The basic usage of TagCleaner is:

$ tagcleaner.pl [-fasta|-fastq] input_reads.[fasta|fastq] [-predict|-tag3|-tag5] [options]

where input_reads.[fasta|fastq] is an input file of sequence data in fasta/fastq format, and options are additional parameters that can be found in the TagCleaner manual.

Required parameter for TagCleaner is the tag sequence. If the tag sequence is unknown, then the -predict option will provide the predicted tag sequence to the user. If the tag sequence is known and is found at the 3' end of the read, then the option -tag3 <tag_sequence> is used.
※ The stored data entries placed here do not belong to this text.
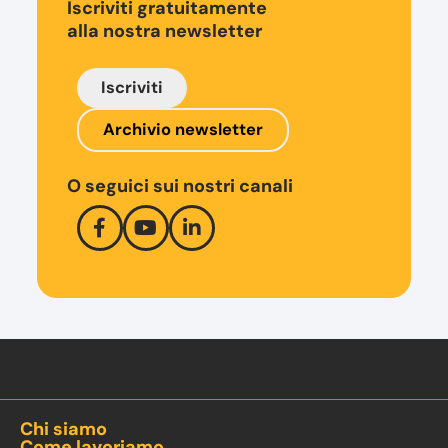
Iscriviti gratuitamente
alla nostra newsletter
Iscriviti
Archivio newsletter
O seguici sui nostri canali
Chi siamo
Come lavoriamo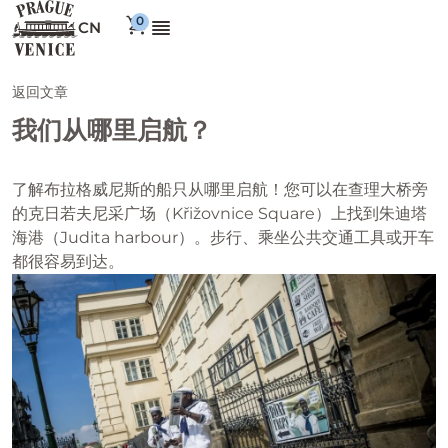
CN
返回文章
我们从哪里启航？
了解布拉格威尼斯的船只从哪里启航！您可以在查理大桥旁
的克日若夫尼采广场（Křižovnice Square）上找到朱迪塔
海港（Judita harbour）。步行、乘坐公共交通工具或开车
都很容易到达。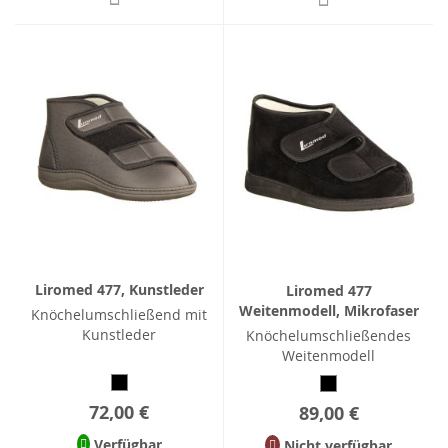
Liromed 477, Kunstleder
Liromed 477
Weitenmodell, Mikrofaser
Knöchelumschließend mit
Kunstleder
Knöchelumschließendes
Weitenmodell
72,00 €
89,00 €
Verfügbar
Nicht verfügbar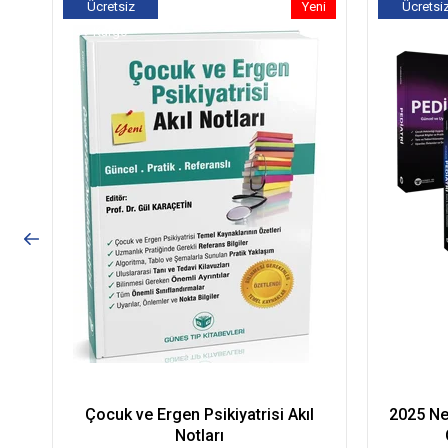
Ücretsiz
Yeni
Ücretsi
Kargo
Ürün
Kargo
Çocuk ve Ergen Psikiyatrisi Akıl
2025 Neo
Notları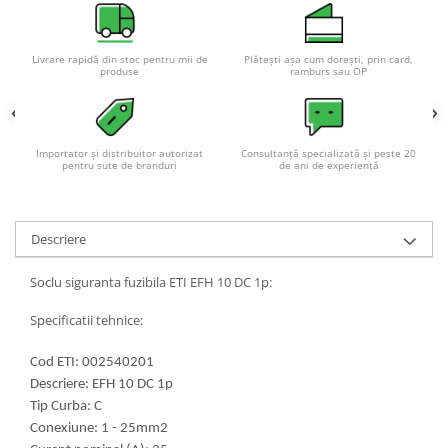
Acumulatori VRLA AGM/GEL /
Tractiune / LiFePo4
Baterii si acumulatori gel si VRLA
Livrare rapidă din stoc pentru mii de
Plătești așa cum dorești, prin card,
produse
ramburs sau OP
6-12 V
Baterii si acumulatori AGM VRLA
de 6-12 V
Importator și distribuitor autorizat
Consultanță specializată și peste 20
Acumulatori Moto, ATV
pentru sute de branduri
de ani de experiență
GEL
AGM
Li-Ion
Descriere
SLA AGM (Sealed Lead Acid)
Soclu siguranta fuzibila ETI EFH 10 DC 1p:
Deep Cycle - Tractiune/Semi-
Tractiune
Specificatii tehnice:
Marine & Caravan
Cod ETI: 002540201
APC
Descriere: EFH 10 DC 1p
Pachete acumulatori VRLA
Tip Curba: C
Conexiune: 1 - 25mm2
Sisteme de management (BMS)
If the tag sequence is known and is found at the 5' end of the read, the the option -tag5 <tag_sequence> is used.

More information about the TagCleaner options can be found by using:

$ tagcleaner.pl --help

Simple TagCleaner script for removing known 3' and 5' tag sequences (NNNCCAAACACACCCAACACA and TGTGTTGGGTGTGTTTGGNNN respectively) is shown below:

#!/bin/bash
#SBATCH --job-name=TagCleaner
#SBATCH --nodes=1
#SBATCH --ntasks-per-node=1
#SBATCH --time=168:00:00
#SBATCH --mem=10gb
#SBATCH --output=TagCleaner.%J.out
#SBATCH --error=TagCleaner.%J.err

module load tagcleaner/0.16

tagcleaner.pl -fasta input_reads.fasta -tag3 NNNCCAAACACACCCAACACA -tag5 TGTGTTGGGTGTGTTTGGNNN

TagCleaner is single threaded program, and therefore both #SBATCH --nodes and #SBATCH --ntasks-per-node are set to 1.

TagCleaner Output¶

TagCleaner returns fasta or fastq file of reads with removed tag sequences.